PROBLEM DETAILS: Rewrite every line of the data below as a numbered list, skipping any blank lines. Leave the pictures out of your answer.

[Items from a data source]
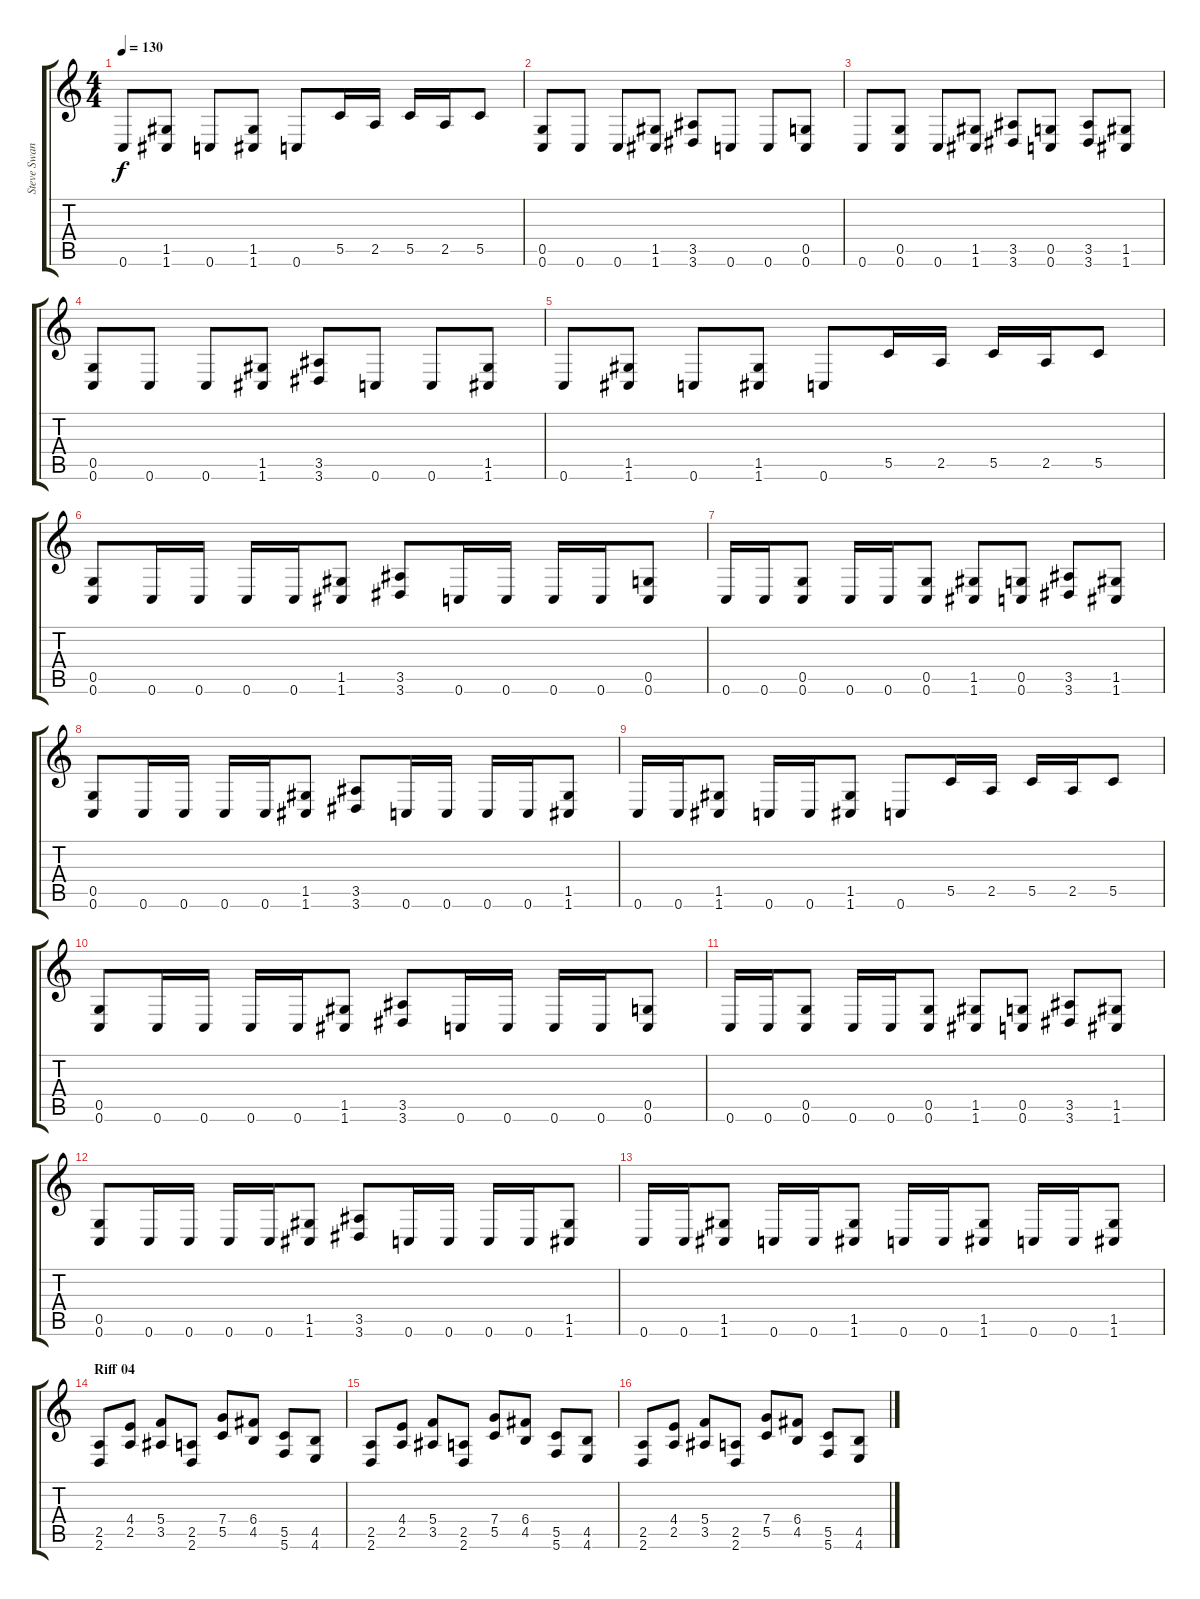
\track ("Steve Swanson" "Steve Swan") {instrument distortionguitar}
\staff {score tabs}
\tuning (E4 C4 G3 C3 G2 C2) {hide}
\ts (4 4)
\tempo 130
\clef g2
\ks c
0.6.8{dy f} (1.5 1.6).8 0.6.8 (1.5 1.6).8 0.6.8 5.5.16 2.5.16 5.5.16 2.5.16 5.5.8 |
(0.5 0.6).8 0.6.8 0.6.8 (1.5 1.6).8 (3.5 3.6).8 0.6.8 0.6.8 (0.5 0.6).8 |
0.6.8 (0.5 0.6).8 0.6.8 (1.5 1.6).8 (3.5 3.6).8 (0.5 0.6).8 (3.5 3.6).8 (1.5 1.6).8 |
(0.5 0.6).8 0.6.8 0.6.8 (1.5 1.6).8 (3.5 3.6).8 0.6.8 0.6.8 (1.5 1.6).8 |
0.6.8 (1.5 1.6).8 0.6.8 (1.5 1.6).8 0.6.8 5.5.16 2.5.16 5.5.16 2.5.16 5.5.8 |
(0.5 0.6).8 0.6.16 0.6.16 0.6.16 0.6.16 (1.5 1.6).8 (3.5 3.6).8 0.6.16 0.6.16 0.6.16 0.6.16 (0.5 0.6).8 |
0.6.16 0.6.16 (0.5 0.6).8 0.6.16 0.6.16 (0.5 0.6).8 (1.5 1.6).8 (0.5 0.6).8 (3.5 3.6).8 (1.5 1.6).8 |
(0.5 0.6).8 0.6.16 0.6.16 0.6.16 0.6.16 (1.5 1.6).8 (3.5 3.6).8 0.6.16 0.6.16 0.6.16 0.6.16 (1.5 1.6).8 |
0.6.16 0.6.16 (1.5 1.6).8 0.6.16 0.6.16 (1.5 1.6).8 0.6.8 5.5.16 2.5.16 5.5.16 2.5.16 5.5.8 |
(0.5 0.6).8 0.6.16 0.6.16 0.6.16 0.6.16 (1.5 1.6).8 (3.5 3.6).8 0.6.16 0.6.16 0.6.16 0.6.16 (0.5 0.6).8 |
0.6.16 0.6.16 (0.5 0.6).8 0.6.16 0.6.16 (0.5 0.6).8 (1.5 1.6).8 (0.5 0.6).8 (3.5 3.6).8 (1.5 1.6).8 |
(0.5 0.6).8 0.6.16 0.6.16 0.6.16 0.6.16 (1.5 1.6).8 (3.5 3.6).8 0.6.16 0.6.16 0.6.16 0.6.16 (1.5 1.6).8 |
0.6.16 0.6.16 (1.5 1.6).8 0.6.16 0.6.16 (1.5 1.6).8 0.6.16 0.6.16 (1.5 1.6).8 0.6.16 0.6.16 (1.5 1.6).8 |
\section ("" "Riff 04")
(2.5 2.6).8 (4.4 2.5).8 (5.4 3.5).8 (2.5 2.6).8 (7.4 5.5).8 (6.4 4.5).8 (5.5 5.6).8 (4.5 4.6).8 |
(2.5 2.6).8 (4.4 2.5).8 (5.4 3.5).8 (2.5 2.6).8 (7.4 5.5).8 (6.4 4.5).8 (5.5 5.6).8 (4.5 4.6).8 |
(2.5 2.6).8 (4.4 2.5).8 (5.4 3.5).8 (2.5 2.6).8 (7.4 5.5).8 (6.4 4.5).8 (5.5 5.6).8 (4.5 4.6).8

RESPONSE TO THE EXERCISE:
1. \track ("Steve Swanson" "Steve Swan") {instrument distortionguitar}
2. \staff {score tabs}
3. \tuning (E4 C4 G3 C3 G2 C2) {hide}
4. \ts (4 4)
5. \tempo 130
6. \clef g2
7. \ks c
8. 0.6.8{dy f} (1.5 1.6).8 0.6.8 (1.5 1.6).8 0.6.8 5.5.16 2.5.16 5.5.16 2.5.16 5.5.8 |
9. (0.5 0.6).8 0.6.8 0.6.8 (1.5 1.6).8 (3.5 3.6).8 0.6.8 0.6.8 (0.5 0.6).8 |
10. 0.6.8 (0.5 0.6).8 0.6.8 (1.5 1.6).8 (3.5 3.6).8 (0.5 0.6).8 (3.5 3.6).8 (1.5 1.6).8 |
11. (0.5 0.6).8 0.6.8 0.6.8 (1.5 1.6).8 (3.5 3.6).8 0.6.8 0.6.8 (1.5 1.6).8 |
12. 0.6.8 (1.5 1.6).8 0.6.8 (1.5 1.6).8 0.6.8 5.5.16 2.5.16 5.5.16 2.5.16 5.5.8 |
13. (0.5 0.6).8 0.6.16 0.6.16 0.6.16 0.6.16 (1.5 1.6).8 (3.5 3.6).8 0.6.16 0.6.16 0.6.16 0.6.16 (0.5 0.6).8 |
14. 0.6.16 0.6.16 (0.5 0.6).8 0.6.16 0.6.16 (0.5 0.6).8 (1.5 1.6).8 (0.5 0.6).8 (3.5 3.6).8 (1.5 1.6).8 |
15. (0.5 0.6).8 0.6.16 0.6.16 0.6.16 0.6.16 (1.5 1.6).8 (3.5 3.6).8 0.6.16 0.6.16 0.6.16 0.6.16 (1.5 1.6).8 |
16. 0.6.16 0.6.16 (1.5 1.6).8 0.6.16 0.6.16 (1.5 1.6).8 0.6.8 5.5.16 2.5.16 5.5.16 2.5.16 5.5.8 |
17. (0.5 0.6).8 0.6.16 0.6.16 0.6.16 0.6.16 (1.5 1.6).8 (3.5 3.6).8 0.6.16 0.6.16 0.6.16 0.6.16 (0.5 0.6).8 |
18. 0.6.16 0.6.16 (0.5 0.6).8 0.6.16 0.6.16 (0.5 0.6).8 (1.5 1.6).8 (0.5 0.6).8 (3.5 3.6).8 (1.5 1.6).8 |
19. (0.5 0.6).8 0.6.16 0.6.16 0.6.16 0.6.16 (1.5 1.6).8 (3.5 3.6).8 0.6.16 0.6.16 0.6.16 0.6.16 (1.5 1.6).8 |
20. 0.6.16 0.6.16 (1.5 1.6).8 0.6.16 0.6.16 (1.5 1.6).8 0.6.16 0.6.16 (1.5 1.6).8 0.6.16 0.6.16 (1.5 1.6).8 |
21. \section ("" "Riff 04")
22. (2.5 2.6).8 (4.4 2.5).8 (5.4 3.5).8 (2.5 2.6).8 (7.4 5.5).8 (6.4 4.5).8 (5.5 5.6).8 (4.5 4.6).8 |
23. (2.5 2.6).8 (4.4 2.5).8 (5.4 3.5).8 (2.5 2.6).8 (7.4 5.5).8 (6.4 4.5).8 (5.5 5.6).8 (4.5 4.6).8 |
24. (2.5 2.6).8 (4.4 2.5).8 (5.4 3.5).8 (2.5 2.6).8 (7.4 5.5).8 (6.4 4.5).8 (5.5 5.6).8 (4.5 4.6).8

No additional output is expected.